Na Praça da República, num fim de tarde antes de ser noite no Marais, mas depois de o Sol se pôr sobre o Canal de St. Martin, onde batelões que se empenhavam, tal amantes do Titanic, em abraçar as margens do estreito canal, e onde as margens recolhiam alguns dos boémios expulsos do centro, os criadores alternativos às tendências, a arte de rua com preocupações humanitárias, não só a liberdade para a Ucrânia, mas as 619 pessoas que desapareceram durante o governo fascista da atual primeira-ministra do Bangladesh, mas depois do Sol se pôr na praça, havia espaços de manifestação que exigiam uma nova independência para a Argélia, uma assembleia constituinte para um país latino americano, cuja bandeira desconhecia e é mesmo essa agitação cosmopolita que nos mantém vivos e que mantém viva a cidade.
A cidade estava, de facto, muito agitada para um Domingo de Sol, que outros europeus aproveitariam trazer as famílias ao parque ou comprar as últimas prendas de natal
Mas em Paris, não há desses estrangeiros, e até há, como os miúdos alemães que estudavam no restaurante do bairro onde uma sopa de cebola pode aquecer, até duas almas pelo menos, mas ou agitam ou ficam a ver e em Paris ninguém gosta de ficar a ver.
E o dia começou tranquilo, uma cidade que acorda tarde, nos bairros a norte onde o traçado histórico da cidade já foi substituído por blocos de habitação, todos muito parecidos e quase todos iguais, seis artistas ocupavam um pequeno pavilhão junto ao canal que teria sido certamente a casa dos guardas das comportas, onde, debaixo da cobertura de uma feira de natal, vendiam arte genuína, reconhecível e com elevado sentido estético, aquele que valoriza as formas com alguma soberba contra as cores, a preços de quem ainda não são jovens artistas emergentes.
Mas depois, mais a Sul o canal agita-se com o meio-dia e com a juventude inquieta que passeia os seus cães com a mesma veemência com que licita obras de arte ambíguas e com significados difíceis e, naquele dia, não fui mais capaz de não correr atrás da agitação da urbe, primeiro em processo de comoção pelo reencontro e a reconciliação entre Bresson e Parr, e finalmente, no MEP descobrindo Boris Mikhailov, o mais experimentalista, umas vezes documental, outras conceptual, pintura ou performance, fotógrafo que havia alguma vez presenciado, soviético de nascimento, ucraniano de nacionalidade, fotógrafo para o partido nas horas de trabalho, e fotógrafo erótico e de nus em casa, às escondidas do partido, do patrão e do país, afinal nesses tempos, sempre os mesmos.
Atento aos pontos cardinais da cidade que adora a revolução, sorrimos com a contradição que não deixa de representar, mais a Ocidente, a exposição de Arte Povera no sofisticado Jeau de Paumme, um pavilhão de campo dos muito monárquicos jardins das Tulherias.
Afinal de contas a Arte Povera é baseada nos elementos, construída com materiais comuns, uma espécie de arte reciclada uma forma livre de expressão, comprometida sendo a resposta com as contingências os eventos e o presente.
a resposta europeia à pop art americana.
O que deixa os franceses cheios de orgulho. apesar dos artistas serem predominante italianos.
E, enquanto aquecíamos a alma da noite fria na gastronomia de Borgonha e nos vinhos de Bordéus, na burguesa ilha de Saint Louis, não deixámos de pensar no que seria da cidade se não fosse o seu fascínio pela contradição, polémica e protesto.

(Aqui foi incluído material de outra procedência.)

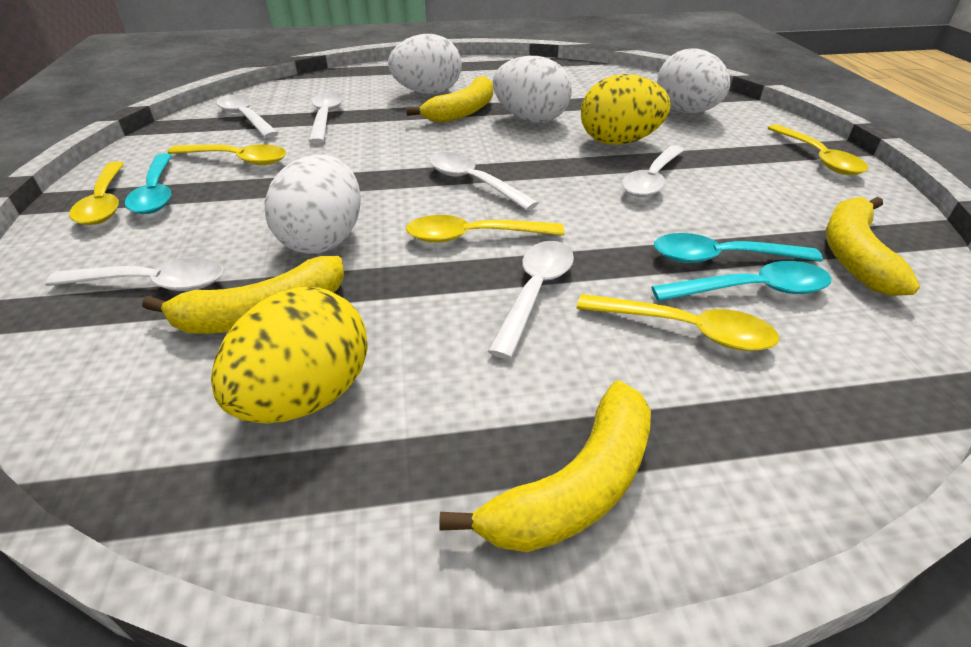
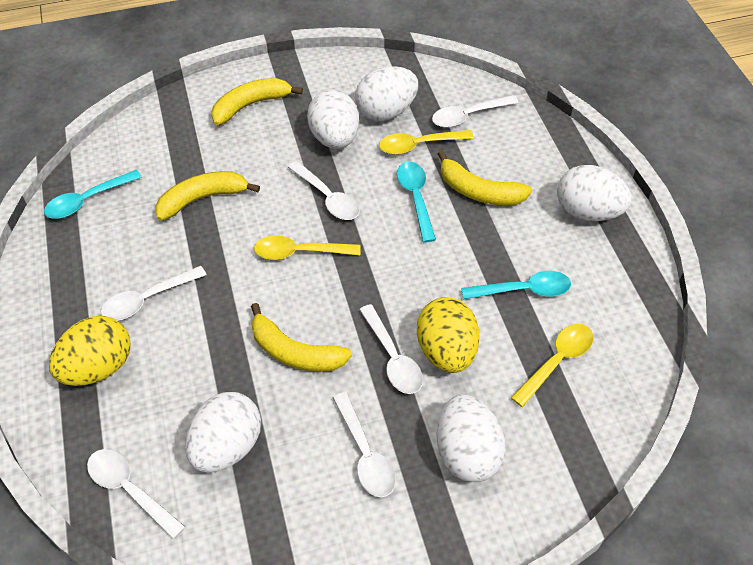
white egg: [264,154,361,254] [388,34,462,94] [493,56,572,123] [657,48,730,113] = 4 -> [185,392,261,473] [307,89,359,149] [355,66,418,121] [437,394,506,482] [557,165,632,221] = 5
yellow spoon: [69,161,124,225] [168,144,286,165] [406,215,565,243] [577,294,779,351] [768,124,868,175] = 5 -> [254,235,361,260] [379,130,474,155] [511,324,593,407] = 3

domingo, 19 de janeiro de 2025

Flashback #1 - Flanneur

 


A crise energética chegou a França que não depende do gás russo, mas tem, aparentemente, dificuldades em equilibrar as cargas na rede e a cidade está fria e escura, apesar de estarmos no Natal. 
A manhã cedo da cidade das passagens é um território idoso, onde o bom gosto se refugia do décimo bairro, das saídas de metro encardidas, das ruas molhadas que se lavam das toneladas de lixo que a urbe lhe entrega todas as noites, porque há vida própria nos bairros centrais de Paris, afirmação confirmada pelas lojas de quinquilharias com utilidades penduradas nas portas, os restaurantes étnicos que engolem os cafés de Paris e a juventude, que domina a calçada, na exuberância das cores, dos movimentos, das roupas, da musica que juramos que ouvem por debaixo dos auscultadores, dos penteados e das tatuagens.
Quando entramos nestes túneis intemporais do bom gosto, os sons tornam-se difusos e parece que a cidade ficou lá fora e aqui dentro guardam-se as memórias da Pátria, as heranças culturais da grande França ultramarina, os refúgios de moda vintage e nós, os idosos do regime, flutuamos sobre as nossas memórias e sobre a História com a qual ainda estamos familiarizados, os velhos cá dentro, os novos lá fora e, quando um túnel termina,  interrompe-se o silêncio e entra uma súbita corrente de  ar  de trânsito, de multidões agitadas e, depois, novamente o silêncio redentor.
 As passagens de Paris são o purgatório entre a fraternidade da república, a norte, e as indulgências da monarquia ao longo das margens do rio e, mesmo quando a cidade está fria e escura e as passagens são também corredores de vento, as lojas das galerias congelam o tempo e preservam as memórias da cidade que já não existe, um livro de lombada dura e letras douradas, o cheiro a café quente servido sob candelabros de cristal e galerias de homens famosos emoldurados em florestas de madeiras nobres.
Ao fim de uma manhã inteira dentro das passagens de Paris, assomamos com receio à superfície, sentimo-nos encadeados pela agressividade do Sol de Inverno, como se o holocausto se abeirasse de nós.
Nós, e os novos velhos nostálgicos da civilização ocidental a quem até não nos desagradaria que a cidade pudesse ter ficado no passado e que a crise do gás não tivesse chegado este Inverno.